* **Work order**
Each line of the data has to be transcribed exactly.

* **Extracted entries**
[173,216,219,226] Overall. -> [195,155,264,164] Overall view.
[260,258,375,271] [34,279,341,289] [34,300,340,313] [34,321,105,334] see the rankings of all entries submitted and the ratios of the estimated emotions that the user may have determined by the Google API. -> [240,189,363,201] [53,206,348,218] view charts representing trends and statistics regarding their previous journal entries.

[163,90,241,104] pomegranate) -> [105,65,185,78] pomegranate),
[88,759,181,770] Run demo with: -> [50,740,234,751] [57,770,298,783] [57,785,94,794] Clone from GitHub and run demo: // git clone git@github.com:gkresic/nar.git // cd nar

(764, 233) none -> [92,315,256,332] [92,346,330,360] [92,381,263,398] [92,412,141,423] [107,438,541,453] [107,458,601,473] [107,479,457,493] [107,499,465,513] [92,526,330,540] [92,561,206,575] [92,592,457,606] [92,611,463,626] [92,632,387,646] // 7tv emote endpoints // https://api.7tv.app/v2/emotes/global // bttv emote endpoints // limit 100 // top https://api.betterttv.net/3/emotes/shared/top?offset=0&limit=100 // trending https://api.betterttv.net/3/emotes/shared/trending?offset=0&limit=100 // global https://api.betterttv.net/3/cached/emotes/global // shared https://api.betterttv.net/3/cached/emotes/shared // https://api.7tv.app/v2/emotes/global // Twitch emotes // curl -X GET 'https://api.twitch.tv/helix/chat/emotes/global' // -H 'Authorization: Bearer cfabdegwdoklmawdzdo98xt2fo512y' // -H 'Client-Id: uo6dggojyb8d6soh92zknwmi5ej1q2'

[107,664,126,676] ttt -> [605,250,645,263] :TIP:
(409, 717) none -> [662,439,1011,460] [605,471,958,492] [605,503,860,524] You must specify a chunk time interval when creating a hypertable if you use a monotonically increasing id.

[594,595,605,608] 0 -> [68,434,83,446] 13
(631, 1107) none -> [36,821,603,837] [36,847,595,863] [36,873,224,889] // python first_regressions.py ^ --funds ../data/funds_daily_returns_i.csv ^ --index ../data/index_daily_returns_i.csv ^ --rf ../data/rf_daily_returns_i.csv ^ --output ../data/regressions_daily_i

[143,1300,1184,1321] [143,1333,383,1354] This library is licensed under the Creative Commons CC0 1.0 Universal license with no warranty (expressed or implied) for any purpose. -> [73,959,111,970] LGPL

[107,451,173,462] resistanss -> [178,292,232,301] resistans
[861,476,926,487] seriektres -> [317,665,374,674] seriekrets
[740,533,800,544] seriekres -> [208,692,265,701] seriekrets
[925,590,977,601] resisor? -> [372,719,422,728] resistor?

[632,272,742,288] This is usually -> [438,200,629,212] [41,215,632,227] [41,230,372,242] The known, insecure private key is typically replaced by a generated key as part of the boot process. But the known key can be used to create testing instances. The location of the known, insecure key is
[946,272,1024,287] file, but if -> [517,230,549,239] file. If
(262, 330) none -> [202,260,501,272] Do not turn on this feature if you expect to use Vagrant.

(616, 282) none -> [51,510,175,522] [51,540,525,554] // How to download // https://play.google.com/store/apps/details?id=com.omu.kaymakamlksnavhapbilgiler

* **Answer space**
[173,216,219,226] Overall. -> [195,155,264,164] Overall view.
[260,258,375,271] [34,279,341,289] [34,300,340,313] [34,321,105,334] see the rankings of all entries submitted and the ratios of the estimated emotions that the user may have determined by the Google API. -> [240,189,363,201] [53,206,348,218] view charts representing trends and statistics regarding their previous journal entries.

[163,90,241,104] pomegranate) -> [105,65,185,78] pomegranate),
[88,759,181,770] Run demo with: -> [50,740,234,751] [57,770,298,783] [57,785,94,794] Clone from GitHub and run demo: // git clone git@github.com:gkresic/nar.git // cd nar

(764, 233) none -> [92,315,256,332] [92,346,330,360] [92,381,263,398] [92,412,141,423] [107,438,541,453] [107,458,601,473] [107,479,457,493] [107,499,465,513] [92,526,330,540] [92,561,206,575] [92,592,457,606] [92,611,463,626] [92,632,387,646] // 7tv emote endpoints // https://api.7tv.app/v2/emotes/global // bttv emote endpoints // limit 100 // top https://api.betterttv.net/3/emotes/shared/top?offset=0&limit=100 // trending https://api.betterttv.net/3/emotes/shared/trending?offset=0&limit=100 // global https://api.betterttv.net/3/cached/emotes/global // shared https://api.betterttv.net/3/cached/emotes/shared // https://api.7tv.app/v2/emotes/global // Twitch emotes // curl -X GET 'https://api.twitch.tv/helix/chat/emotes/global' // -H 'Authorization: Bearer cfabdegwdoklmawdzdo98xt2fo512y' // -H 'Client-Id: uo6dggojyb8d6soh92zknwmi5ej1q2'

[107,664,126,676] ttt -> [605,250,645,263] :TIP:
(409, 717) none -> [662,439,1011,460] [605,471,958,492] [605,503,860,524] You must specify a chunk time interval when creating a hypertable if you use a monotonically increasing id.

[594,595,605,608] 0 -> [68,434,83,446] 13
(631, 1107) none -> [36,821,603,837] [36,847,595,863] [36,873,224,889] // python first_regressions.py ^ --funds ../data/funds_daily_returns_i.csv ^ --index ../data/index_daily_returns_i.csv ^ --rf ../data/rf_daily_returns_i.csv ^ --output ../data/regressions_daily_i

[143,1300,1184,1321] [143,1333,383,1354] This library is licensed under the Creative Commons CC0 1.0 Universal license with no warranty (expressed or implied) for any purpose. -> [73,959,111,970] LGPL

[107,451,173,462] resistanss -> [178,292,232,301] resistans
[861,476,926,487] seriektres -> [317,665,374,674] seriekrets
[740,533,800,544] seriekres -> [208,692,265,701] seriekrets
[925,590,977,601] resisor? -> [372,719,422,728] resistor?

[632,272,742,288] This is usually -> [438,200,629,212] [41,215,632,227] [41,230,372,242] The known, insecure private key is typically replaced by a generated key as part of the boot process. But the known key can be used to create testing instances. The location of the known, insecure key is
[946,272,1024,287] file, but if -> [517,230,549,239] file. If
(262, 330) none -> [202,260,501,272] Do not turn on this feature if you expect to use Vagrant.

(616, 282) none -> [51,510,175,522] [51,540,525,554] // How to download // https://play.google.com/store/apps/details?id=com.omu.kaymakamlksnavhapbilgiler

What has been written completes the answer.